I emerged in a grand fashion like an Emperor, uprising and usurping my enemies’ territory and looking down the rest.
Perhaps I was enjoying it in a ballistic way. Maybe I liked being a savage beast, ready to shreds other’s self-esteem. This glorious victory, beaded sweat coated my hairline and descended to my fair complexion.
A landmark of a remarkable moment has my body sent to a great shock and disbelief, mentally pinching myself if I was dreaming or not.
I scored more points than my opponent.
And the crowd cheered. Even the girls, having their own pom-poms in their possession to add an elaborate cheer, grand yet simplified.

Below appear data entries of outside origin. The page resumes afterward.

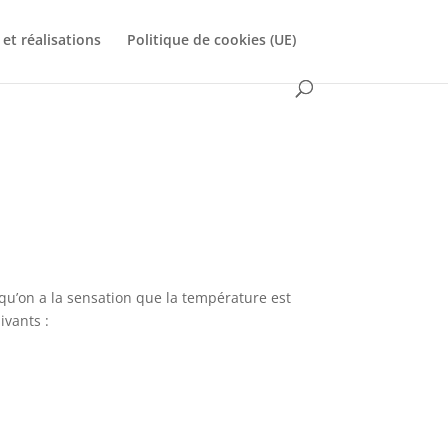
et réalisations
Politique de cookies (UE)
squ’on a la sensation que la température est
ivants :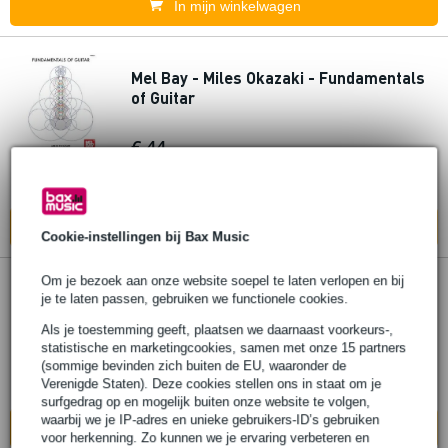
In mijn winkelwagen
Mel Bay - Miles Okazaki - Fundamentals
of Guitar
€ 44,-
Op voorraad bij de leverancier
In mijn winkelwagen
Cookie-instellingen bij Bax Music
Om je bezoek aan onze website soepel te laten verlopen en bij
Mel Bay Ukulele Chords
je te laten passen, gebruiken we functionele cookies.
Als je toestemming geeft, plaatsen we daarnaast voorkeurs-,
€ 17,10
statistische en marketingcookies, samen met onze 15 partners
(sommige bevinden zich buiten de EU, waaronder de
Verenigde Staten). Deze cookies stellen ons in staat om je
Op voorraad bij de leverancier
surfgedrag op en mogelijk buiten onze website te volgen,
waarbij we je IP-adres en unieke gebruikers-ID’s gebruiken
In mijn winkelwagen
voor herkenning. Zo kunnen we je ervaring verbeteren en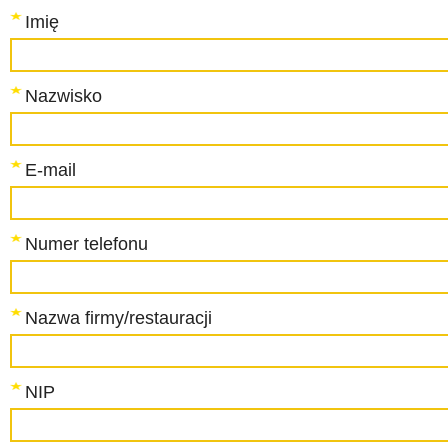
Imię
Nazwisko
E-mail
Numer telefonu
Nazwa firmy/restauracji
NIP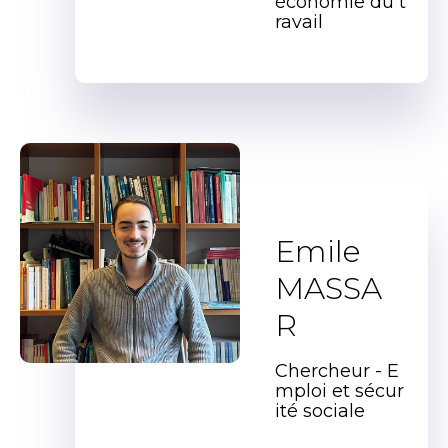
économie du t
ravail
Emile
MASSA
R
Chercheur - E
mploi et sécur
ité sociale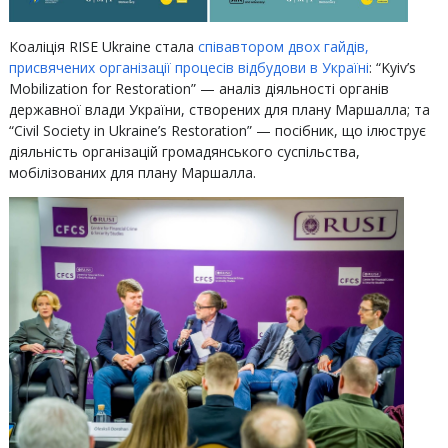
‍Коаліція RISE Ukraine стала
співавтором двох гайдів,
присвячених організації процесів відбудови в Україні
: “Kyiv’s
Mobilization for Restoration” — аналіз діяльності органів
державної влади України, створених для плану Маршалла; та
“Civil Society in Ukraine’s Restoration” — посібник, що ілюструє
діяльність організацій громадянського суспільства,
мобілізованих для плану Маршалла.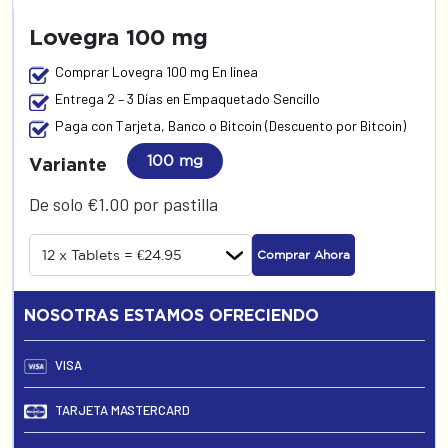
Lovegra 100 mg
Comprar Lovegra 100 mg En línea
Entrega 2 – 3 Días en Empaquetado Sencillo
Paga con Tarjeta, Banco o Bitcoin (Descuento por Bitcoin)
100 mg
Variante
De solo €1.00 por pastilla
Comprar Ahora
NOSOTRAS ESTAMOS OFRECIENDO
VISA
TARJETA MASTERCARD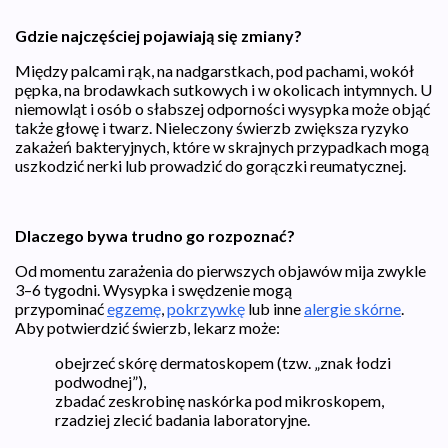
Gdzie najczęściej pojawiają się zmiany?
Między palcami rąk, na nadgarstkach, pod pachami, wokół
pępka, na brodawkach sutkowych i w okolicach intymnych. U
niemowląt i osób o słabszej odporności wysypka może objąć
także głowę i twarz. Nie­leczo­ny świerzb zwiększa ryzyko
zakażeń bakteryjnych, które w skrajnych przypadkach mogą
uszkodzić nerki lub prowadzić do gorączki reumatycznej.
Dlaczego bywa trudno go rozpoznać?
Od momentu zarażenia do pierwszych objawów mija zwykle
3–6 tygodni. Wysypka i swędzenie mogą
przypominać
egzemę
,
pokrzywkę
lub inne
alergie skórne
.
Aby potwierdzić świerzb, lekarz może:
obejrzeć skórę dermatoskopem (tzw. „znak łodzi
podwodnej”),
zbadać zeskrobinę naskórka pod mikroskopem,
rzadziej zlecić badania laboratoryjne.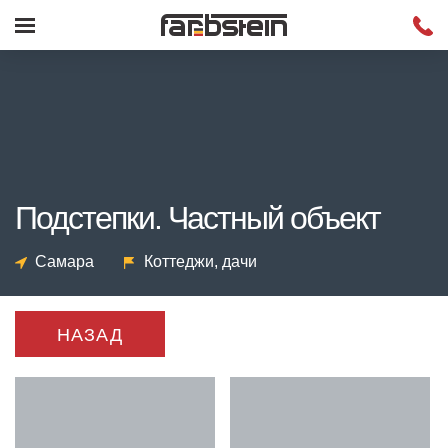
Подстепки. Частный объект
Самара
Коттеджи, дачи
НАЗАД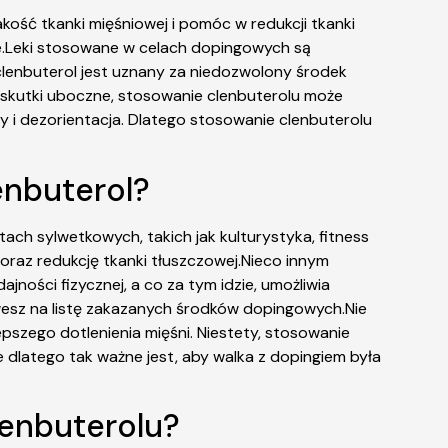
ość tkanki mięśniowej i pomóc w redukcji tkanki
ie.Leki stosowane w celach dopingowych są
 clenbuterol jest uznany za niedozwolony środek
 skutki uboczne, stosowanie clenbuterolu może
 i dezorientacja. Dlatego stosowanie clenbuterolu
enbuterol?
ch sylwetkowych, takich jak kulturystyka, fitness
oraz redukcję tkanki tłuszczowej.Nieco innym
ności fizycznej, a co za tym idzie, umożliwia
 wesz na listę zakazanych środków dopingowych.Nie
pszego dotlenienia mięśni. Niestety, stosowanie
e dlatego tak ważne jest, aby walka z dopingiem była
lenbuterolu?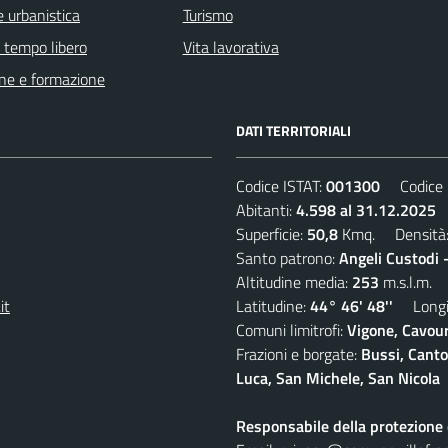
 urbanistica
Turismo
e tempo libero
Vita lavorativa
ne e formazione
DATI TERRITORIALI
Codice ISTAT:
001300
Codice C
Abitanti:
4.598 al 31.12.2025
D
Superficie:
50,8
Kmq. Densità
Santo patrono:
Angeli Custodi 
Altitudine media:
253
m.s.l.m.
it
Latitudine:
44° 46' 48''
Longit
Comuni limitrofi:
Vigone, Cavour
Frazioni e borgate:
Bussi, Canto
Luca, San Michele, San Nicola
Responsabile della protezione d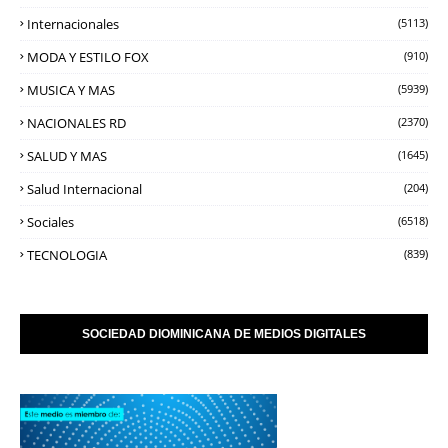
Internacionales
(5113)
MODA Y ESTILO FOX
(910)
MUSICA Y MAS
(5939)
NACIONALES RD
(2370)
SALUD Y MAS
(1645)
Salud Internacional
(204)
Sociales
(6518)
TECNOLOGIA
(839)
SOCIEDAD DIOMINICANA DE MEDIOS DIGITALES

Another opponent, his name was Leonardo Dakota, was younger than me, bright-eyed with ginger-colored hair and freckled skin and stoic, but he’s taller and strong built, appearing much older than me, but his agility and perseverance was undeniably amazing to witness, he could’ve been a potential and an idol into the sports world, like Roger Federer or Andy Murray, but I outdone him in the best way I could, a starting position for me rise to the top.
Girls ran after me, and hopped, congratulating me, even the coach, who had given a proud ruffle on my sweating head, his arms swung over my shoulder, yanked me for a head lock, ruffling my hair.
“I’m proud of you, son,” the coach said joyously, wearing a Dad smile shined on me.
My eyes cued at the smiling crowd, only to find my family was absent, due to their unspoken rule of predetermined disinterest at a breakfast table.